Private Swimming Pool Requirements

Thinking of Installing a Pool?

All pools within Murrumbidgee Council must first be granted approval before installation begins. This includes pools on farms also. This approval process ensures that all pools are registered and most importantly meet Australian Standards so that they are compliant and above all SAFE.

Various requirements regarding fencing, signange and pool safety can be viewed below. Please contact Council for further information on applying to install a pool.

Councils Role

A requirement of the Swimming Pool Act includes Council’s throughout NSW developing a swimming pool inspection program. Council adopted their Swimming Pool Inspection Program Policy (3.03) on 22 October 2013 (the policy can be viewed here).

This program is to ensure swimming pools comply with current legislation and standards.

Councils policy is to inspect residential swimming pools on a 3  yearly basis and tourist/visitor accommodation swimming pools on a yearly basis.

Pool Owners/Occupiers Responsibility

A good starting point to check if your pool complies is to download the Home Swimming Pool Safety Checklist  from 

Pool Fencing

It is a legal requirement to fence all bodies of water over 300mm in depth that are primarily used for human aquatic activity (this includes paddling pools and wading pools etc).
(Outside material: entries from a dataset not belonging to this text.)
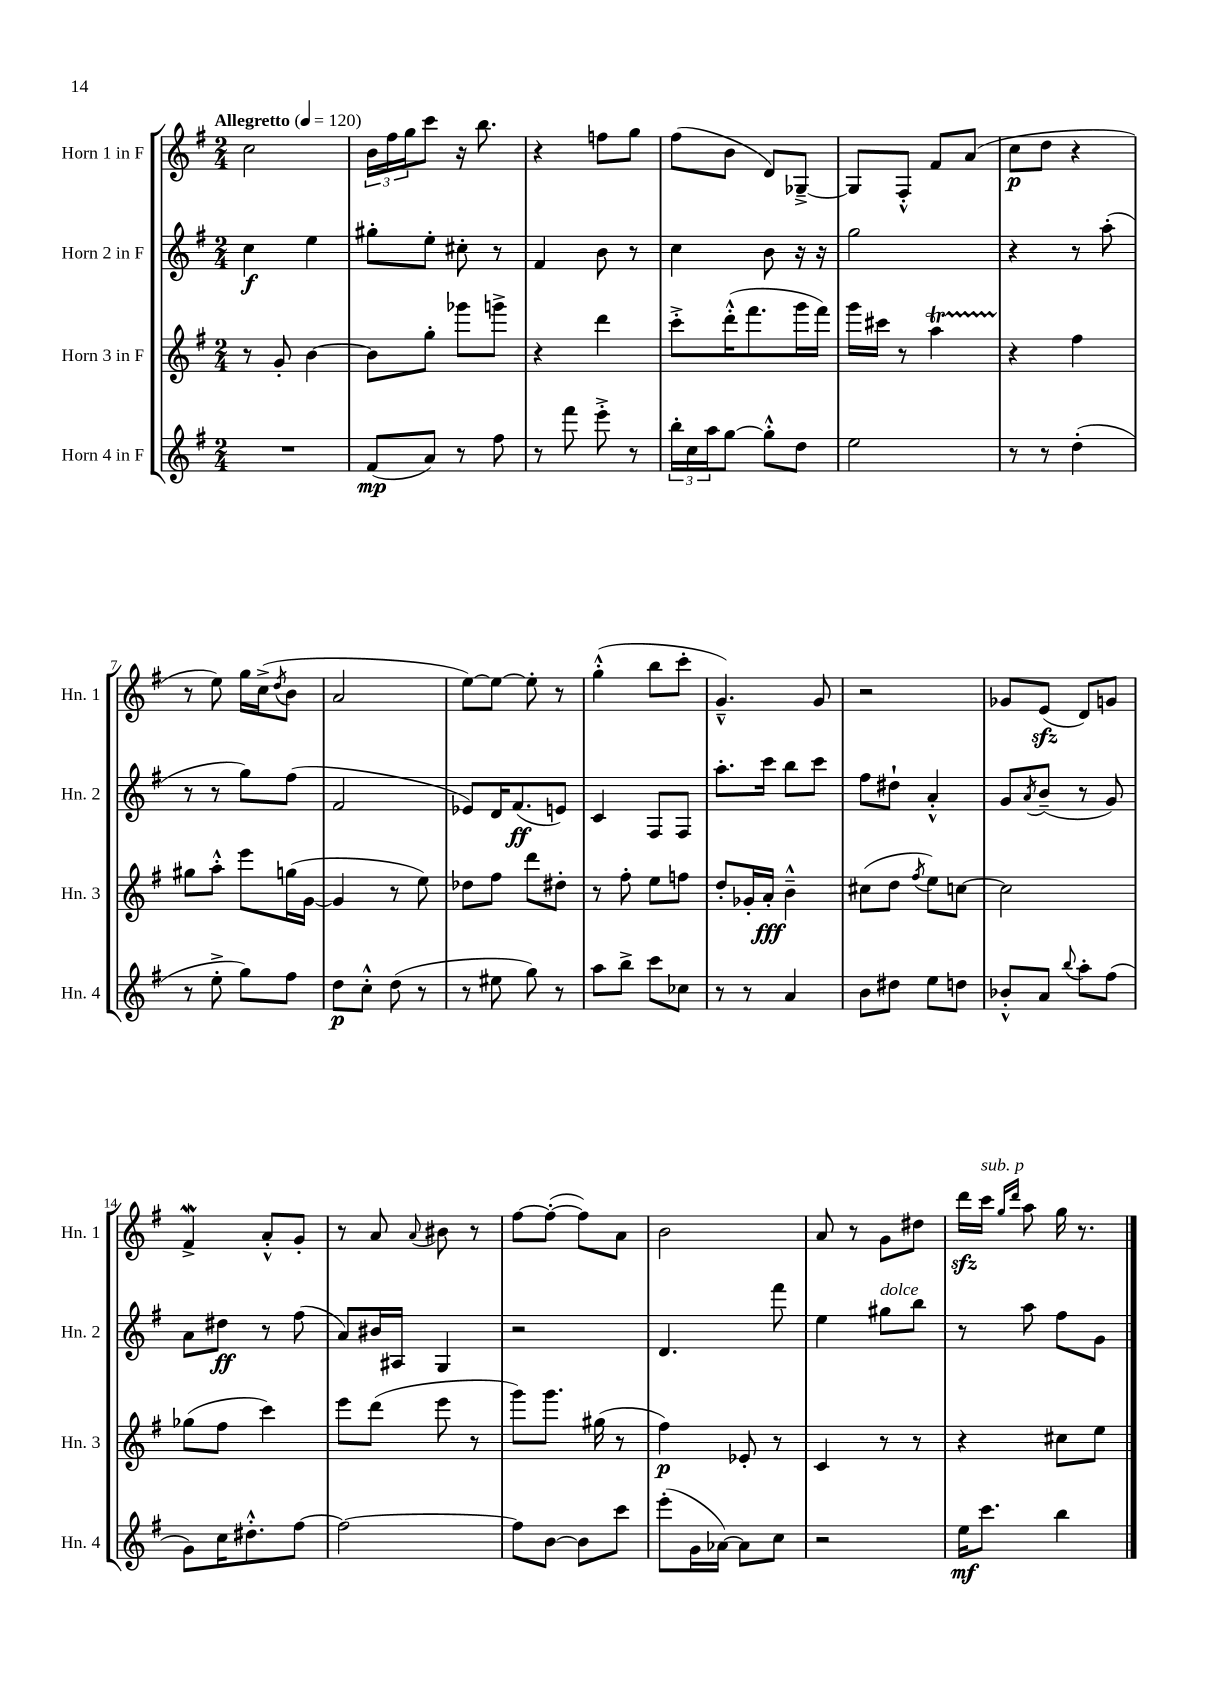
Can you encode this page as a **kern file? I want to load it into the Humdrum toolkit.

**kern	**dynam	**kern	**dynam	**kern	**dynam	**kern	**dynam
*part4	*part4	*part3	*part3	*part2	*part2	*part1	*part1
*staff4	*staff4	*staff3	*staff3	*staff2	*staff2	*staff1	*staff1
*I"Horn 4 in F	*	*I"Horn 3 in F	*	*I"Horn 2 in F	*	*I"Horn 1 in F	*
*I'Hn. 4	*	*I'Hn. 3	*	*I'Hn. 2	*	*I'Hn. 1	*
*clefG2	*	*clefG2	*	*clefG2	*	*clefG2	*
*k[f#]	*	*k[f#]	*	*k[f#]	*	*k[f#]	*
*M2/4	*	*M2/4	*	*M2/4	*	*M2/4	*
*MM120	*	*MM120	*	*MM120	*	*MM120	*
=1	=1	=1	=1	=1	=1	=1	=1
!	!	!	!	!	!	!LO:TX:a:B:t=Allegretto	!
2r	.	8r	.	4cc\	f	2cc\	.
.	.	8g'/	.	.	.	.	.
.	.	[4b\	.	4ee\	.	.	.
=2	=2	=2	=2	=2	=2	=2	=2
(8f#/L	mp	8b\L]	.	8gg#X'\L	.	24b\LL	.
.	.	.	.	.	.	24ff#\	.
.	.	.	.	.	.	24gg\J	.
8a/J)	.	8gg'\J	.	8ee'\J	.	8ccc\J	.
8r	.	8ggg-X\L	.	8cc#X'\	.	16r	.
.	.	.	.	.	.	8.bb\	.
8ff#\	.	8gggn^\J	.	8r	.	.	.
=3	=3	=3	=3	=3	=3	=3	=3
8r	.	4r	.	4f#/	.	4r	.
8fff#\	.	.	.	.	.	.	.
8eee'^\	.	4ddd\	.	8b\	.	8ffn\L	.
8r	.	.	.	8r	.	8gg\J	.
=4	=4	=4	=4	=4	=4	=4	=4
24bb'\LL	.	8ccc'^\L	.	4cc\	.	(8ff#\L	.
24cc\	.	.	.	.	.	.	.
24aa\J	.	.	.	.	.	.	.
[8gg\J	.	(16ddd'^^\K	.	.	.	8b\J	.
.	.	8.fff#\	.	.	.	.	.
8gg'^^\L]	.	.	.	8b\	.	8d/L)	.
8dd\J	.	16ggg\L	.	16r	.	[8G-X~^/J	.
.	.	16fff#\JJ)	.	16r	.	.	.
=5	=5	=5	=5	=5	=5	=5	=5
2ee\	.	16ggg\LL	.	2gg\	.	8G-/L]	.
.	.	16ccc#X\JJ	.	.	.	.	.
.	.	8r	.	.	.	8F#'^^/J	.
.	.	4aaT\	.	.	.	8f#/L	.
.	.	.	.	.	.	(8a/J	.
=6	=6	=6	=6	=6	=6	=6	=6
8r	.	4r	.	4r	.	8cc\L	p
8r	.	.	.	.	.	8dd\J	.
(4dd'\	.	4ff#\	.	8r	.	4r	.
.	.	.	.	(8aa'\	.	.	.
!!LO:LB:g=z
=7	=7	=7	=7	=7	=7	=7	=7
8r	.	8gg#X\L	.	8r	.	8r	.
8ee'^\	.	8aa'^^\J	.	8r	.	8ee\)	.
8gg\L)	.	8eee\L	.	8gg\L)	.	16gg\LL	.
.	.	.	.	.	.	(16cc^\J	.
.	.	.	.	.	.	8qdd/	.
8ff#\J	.	(16ggn\L	.	(8ff#\J	.	8b\J	.
.	.	[16g\JJ	.	.	.	.	.
=8	=8	=8	=8	=8	=8	=8	=8
8dd\L	p	4g/]	.	2f#/	.	2a/	.
8cc'^^\J	.	.	.	.	.	.	.
(8dd\	.	8r	.	.	.	.	.
8r	.	8ee\)	.	.	.	.	.
=9	=9	=9	=9	=9	=9	=9	=9
8r	.	8dd-X\L	.	8e-X/L)	.	[8ee\L)	.
8ee#X\	.	8ff#\J	.	16d/K	.	8ee\J_	.
.	.	.	.	(8.f#/	ff	.	.
8gg\)	.	8ddd\L	.	.	.	8ee'\]	.
8r	.	8dd#X'\J	.	8en/J)	.	8r	.
=10	=10	=10	=10	=10	=10	=10	=10
8aa\L	.	8r	.	4c/	.	(4gg'^^\	.
8bb^\J	.	8ff#'\	.	.	.	.	.
8ccc\L	.	8ee\L	.	8F#/L	.	8bb\L	.
8cc-X\J	.	8ffn\J	.	8F#/J	.	8ccc'\J	.
=11	=11	=11	=11	=11	=11	=11	=11
8r	.	8dd'/L	.	8.aa'\L	.	4.g~^^/)	.
8r	.	16g-X'/L	.	.	.	.	.
.	.	16a'/JJ	fff	16ccc\Jk	.	.	.
4a/	.	4b~^^\	.	8bb\L	.	.	.
.	.	.	.	8ccc\J	.	8g/	.
=12	=12	=12	=12	=12	=12	=12	=12
8b\L	.	(8cc#X\L	.	8ff#\L	.	2r	.
8dd#X\J	.	8dd\J	.	8dd#X`\J	.	.	.
.	.	8qff#/	.	.	.	.	.
8ee\L	.	8ee\L)	.	4a'^^/	.	.	.
8ddn\J	.	[8ccn\J	.	.	.	.	.
=13	=13	=13	=13	=13	=13	=13	=13
8b-X'^^/L	.	2cc\]	.	8g/L	.	8g-X/L	.
.	.	.	.	8qa/	.	.	.
8a/J	.	.	.	(8b~/J	.	(8ezz/J	.
8qqbb/	.	.	.	.	.	.	.
8aa'\L	.	.	.	8r	.	8d/L)	.
(8ff#\J	.	.	.	8g/)	.	8gn/J	.
!!LO:LB:g=z
=14	=14	=14	=14	=14	=14	=14	=14
8g\L)	.	(8gg-X\L	.	8a\L	.	4f#W^/	.
16cc\K	.	8ff#\J	.	8dd#X\J	ff	.	.
8.dd#X'^^\	.	.	.	.	.	.	.
.	.	4ccc\)	.	8r	.	8a'^^/L	.
[8ff#\J	.	.	.	(8ff#\	.	8g'/J	.
=15	=15	=15	=15	=15	=15	=15	=15
2ff#\_	.	8eee\L	.	8a/L)	.	8r	.
.	.	(8ddd\J	.	16b#X/L	.	8a/	.
.	.	.	.	16A#X/JJ	.	.	.
.	.	.	.	.	.	8qqa/	.
.	.	8eee\	.	4G/	.	8b#X\	.
.	.	8r	.	.	.	8r	.
=16	=16	=16	=16	=16	=16	=16	=16
8ff#\L]	.	8ggg\L)	.	2r	.	[8ff#\L	.
[8b\J	.	8.ggg\J	.	.	.	(8ff#'\J_	.
8b\L]	.	.	.	.	.	8ff#\L])	.
.	.	(16gg#X\	.	.	.	.	.
8ccc\J	.	8r	.	.	.	8a\J	.
=17	=17	=17	=17	=17	=17	=17	=17
(8eee'\L	.	4ff#\)	p	4.d/	.	2b\	.
16g\L	.	.	.	.	.	.	.
[16a-X\JJ)	.	.	.	.	.	.	.
8a-\L]	.	8e-X'/	.	.	.	.	.
8cc\J	.	8r	.	8fff#\	.	.	.
=18	=18	=18	=18	=18	=18	=18	=18
2r	.	4c/	.	4ee\	.	8a/	.
.	.	.	.	.	.	8r	.
!	!	!	!	!LO:TX:a:i:t=dolce	!	!	!
.	.	8r	.	8gg#X\L	.	8g\L	.
.	.	8r	.	8bb\J	.	8dd#X\J	.
=19	=19	=19	=19	=19	=19	=19	=19
16ee\KL	mf	4r	.	8r	.	16dddzz\LL	.
!	!	!	!	!	!	!LO:TX:a:i:t=sub. p	!
8.ccc\J	.	.	.	.	.	16ccc\JJ	.
.	.	.	.	.	.	16qqgg/LL	.
.	.	.	.	.	.	16qqddd/JJ	.
.	.	.	.	8aa\	.	8aa\	.
4bb\	.	8cc#X\L	.	8ff#\L	.	16gg\	.
.	.	.	.	.	.	8.r	.
.	.	8ee\J	.	8g\J	.	.	.
==	==	==	==	==	==	==	==
*-	*-	*-	*-	*-	*-	*-	*-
Ensuring your pool fence is compliant can prevent a tradgedy. 

Pool owners should ensure that their fencing meets the required measurements below. This is to stop a young child being able to squeeze under or between gaps in a fence, or being able to climb over it. 

In NSW, a pool fence must:

  • be at least 1.2m high (as measured from the finished ground level)
  • not leave a gap at the bottom bigger than 10cm from the finished ground level
  • not have gaps of more than 10cm between any vertical bars in the fence 
  • if containing horizontal climbable bars, have these spaced at least 90cm apart.

Inspect your fence regularly to ensure it meets Australian Standards at all times.


A notice containing a supervision warning and resuscitation techniques must be displayed at all times in the immediate vicinity of the swimming pool. Up to date CPR charts can be purchased from Council.

Are you selling, buying or leasing a property with a pool or spa? 

From 29 April 2016, all properties sold or leased with a spa or pool must have a relevant compliance certificate.

This means that from 29 April 2016: 

1. Vendors can transfer the obligation of obtaining a certificate of compliance to the purchaser. A certificate of non-compliance must be attached to the contract of sale. 

2. The buyer of a property with a non-compliant spa or pool has 90 days from the date of settlement to address any barrier noncompliance issues and obtain a certificate of compliance. 

3. Properties with more than two dwellings are exempt from the requirement to provide a compliant spa or pool barrier on sale or lease as they are already regulated through mandatory three-yearly council inspections. 

4. The owner of a property with one or two dwellings and a spa or pool must have a certificate of compliance or relevant occupation certificate and a certificate of registration before entering into a lease. These documents are to be provided to the tenant on entering into the new lease. 

A relevant occupation certificate means an occupation certificate issued under the Environmental Planning and Assessment Act 1979 that is less than three years old and that authorises the use of the swimming pool.


Please contact Council to arrange for an inspection or for further information.



Various brochures and guides are available at Councils office regarding pool safety. Alternatively visit for tools and information on pool safety.

Four Key Actions to Prevent Child Drowning

Supervise - Active supervision means focusing all of your attention on your children all of the time, when they are in, on or around the water. Supervision is not an occasional glance while you are busy with other activities, but being in constant visual contact with your child

Restrict Access - Restricting a child’s access to water can be done by placing a barrier between the child and the water. Either by placing a barrier around the water (appropriate pool fencing) or a barrier around the child (Child Safe Play Area).

Water Awareness - Water awareness combines a range of strategies and activities designed to keep your child safe when in, on, or around water. These include water familiarisation, checking for and removing water hazards, setting rules around water and discussing water safety with your child.

Resusitate - A family member is the first on the scene in most emergency situations. In fact many children are alive today because their parents knew how to perform CPR and responded quickly. For this reason alone, Royal Life Saving encourages everyone to learn CPR.